The April nonfarm payroll showed a gain of 244,000 on Friday, exceeding expectations for the first time in many months. A statistical aberration took the headline unemployment rate back up from 8.9% to 9.0%. February and March were revised up an additional 46,000 jobs.
There were substantial employment gains across all fronts. Retail gained 57,000 jobs, business, 51,000, and manufacturing 29,000, taking new private sector jobs to 268,000. Only government employment failed to deliver, falling 24,000, the continuation of what I believe is a new decade long trend. This will get worse as already pink slipped teachers fail to get rehired this fall.

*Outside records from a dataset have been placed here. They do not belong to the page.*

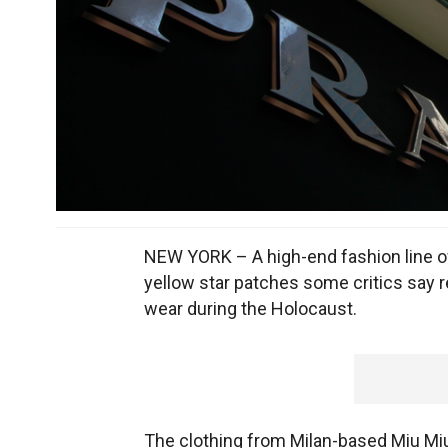
NEW YORK – A high-end fashion line ow
yellow star patches some critics say 
wear during the Holocaust.
The clothing from Milan-based Miu Miu's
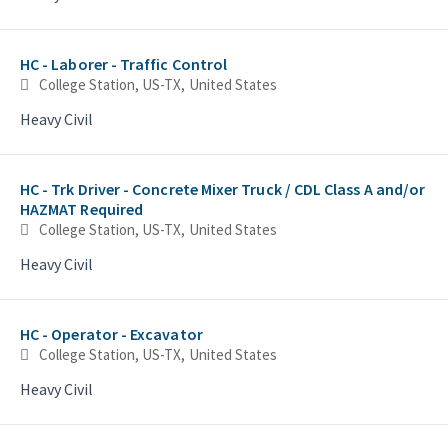
HC - Laborer - Traffic Control
College Station, US-TX, United States
Heavy Civil
HC - Trk Driver - Concrete Mixer Truck / CDL Class A and/or
HAZMAT Required
College Station, US-TX, United States
Heavy Civil
HC - Operator - Excavator
College Station, US-TX, United States
Heavy Civil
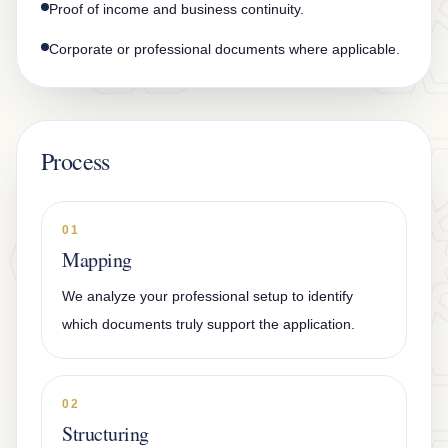
Proof of income and business continuity.
Corporate or professional documents where applicable.
Process
01
Mapping
We analyze your professional setup to identify
which documents truly support the application.
02
Structuring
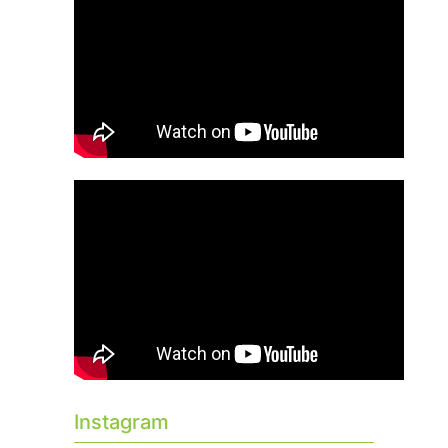
Instagram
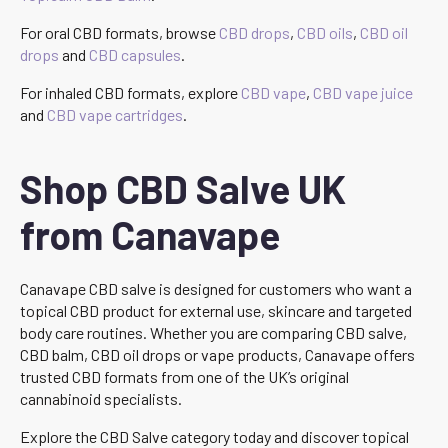
For oral CBD formats, browse
CBD drops
,
CBD oils
,
CBD oil
drops
and
CBD capsules
.
For inhaled CBD formats, explore
CBD vape
,
CBD vape juice
and
CBD vape cartridges
.
Shop CBD Salve UK
from Canavape
Canavape CBD salve is designed for customers who want a
topical CBD product for external use, skincare and targeted
body care routines. Whether you are comparing CBD salve,
CBD balm, CBD oil drops or vape products, Canavape offers
trusted CBD formats from one of the UK’s original
cannabinoid specialists.
Explore the CBD Salve category today and discover topical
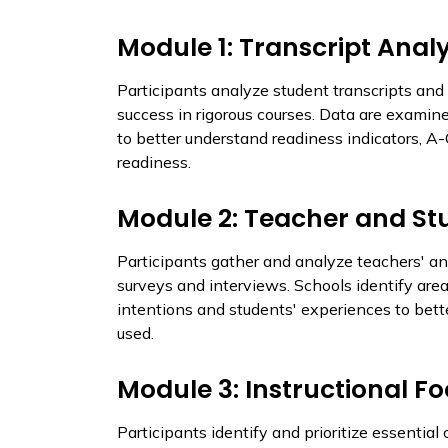
Module 1: Transcript Analy
Participants analyze student transcripts and 
success in rigorous courses. Data are examin
to better understand readiness indicators, A
readiness.
Module 2: Teacher and St
Participants gather and analyze teachers' an
surveys and interviews. Schools identify ar
intentions and students' experiences to bet
used.
Module 3: Instructional F
Participants identify and prioritize essenti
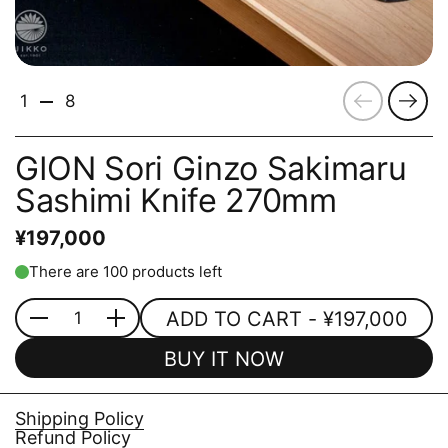
Previous
Next
1
8
GION Sori Ginzo Sakimaru
Sashimi Knife 270mm
¥197,000
There are 100 products left
ADD TO CART
- ¥197,000
Quantity
BUY IT NOW
Shipping Policy
Refund Policy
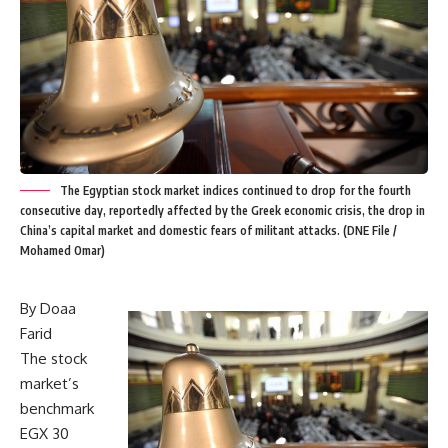
The Egyptian stock market indices continued to drop for the fourth
consecutive day, reportedly affected by the Greek economic crisis, the drop in
China’s capital market and domestic fears of militant attacks. (DNE File /
Mohamed Omar)
By Doaa
Farid
The stock
market’s
benchmark
EGX 30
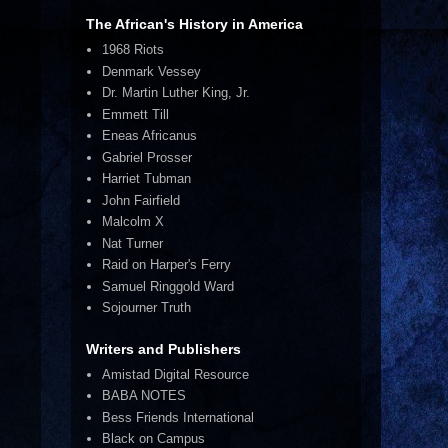
The African's History in America
1968 Riots
Denmark Vessey
Dr. Martin Luther King, Jr.
Emmett Till
Eneas Africanus
Gabriel Prosser
Harriet Tubman
John Fairfield
Malcolm X
Nat Turner
Raid on Harper's Ferry
Samuel Ringgold Ward
Sojourner Truth
Writers and Publishers
Amistad Digital Resource
BABA NOTES
Bess Friends International
Black on Campus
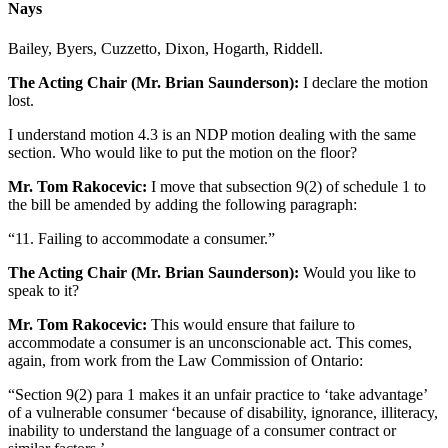
Nays
Bailey, Byers, Cuzzetto, Dixon, Hogarth, Riddell.
The Acting Chair (Mr. Brian Saunderson):
I declare the motion
lost.
I understand motion 4.3 is an NDP motion dealing with the same
section. Who would like to put the motion on the floor?
Mr. Tom Rakocevic:
I move that subsection 9(2) of schedule 1 to
the bill be amended by adding the following paragraph:
“11. Failing to accommodate a consumer.”
The Acting Chair (Mr. Brian Saunderson):
Would you like to
speak to it?
Mr. Tom Rakocevic:
This would ensure that failure to
accommodate a consumer is an unconscionable act. This comes,
again, from work from the Law Commission of Ontario:
“Section 9(2) para 1 makes it an unfair practice to ‘take advantage’
of a vulnerable consumer ‘because of disability, ignorance, illiteracy,
inability to understand the language of a consumer contract or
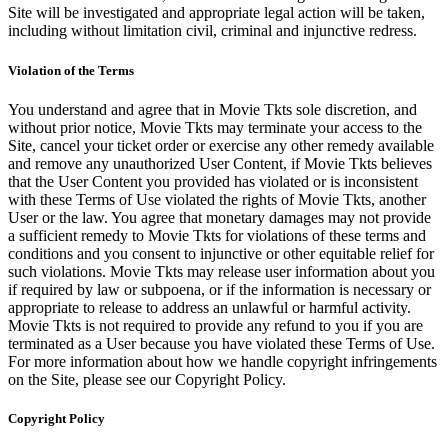
Site will be investigated and appropriate legal action will be taken,
including without limitation civil, criminal and injunctive redress.
Violation of the Terms
You understand and agree that in Movie Tkts sole discretion, and
without prior notice, Movie Tkts may terminate your access to the
Site, cancel your ticket order or exercise any other remedy available
and remove any unauthorized User Content, if Movie Tkts believes
that the User Content you provided has violated or is inconsistent
with these Terms of Use violated the rights of Movie Tkts, another
User or the law. You agree that monetary damages may not provide
a sufficient remedy to Movie Tkts for violations of these terms and
conditions and you consent to injunctive or other equitable relief for
such violations. Movie Tkts may release user information about you
if required by law or subpoena, or if the information is necessary or
appropriate to release to address an unlawful or harmful activity.
Movie Tkts is not required to provide any refund to you if you are
terminated as a User because you have violated these Terms of Use.
For more information about how we handle copyright infringements
on the Site, please see our Copyright Policy.
Copyright Policy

While this is a passable number, it clearly is not good enough. At this point in the economic cycle, we should be clocking 450,000 jobs a month, not half that. It gives more credence to my theory that the US is returning to a 2% growth rate, not the heady 3.9% seen in the decade past.
The financial markets seemed to agree with my assessment. Despite the best possible news, the Dow only gained a measly 54 points. Bonds fell, but only modestly, taking the ten year Treasury yield from 3.17% to 3.20%. The euro, crude, and gold, which all should have risen on this report, fell instead.
Was this a classic “but the rumor, sell the news” reaction? Or is there too much good news already priced into the market? You would be forgiven for thinking so after looking at the chart of new stocks hitting new highs the week before, and what usually follows.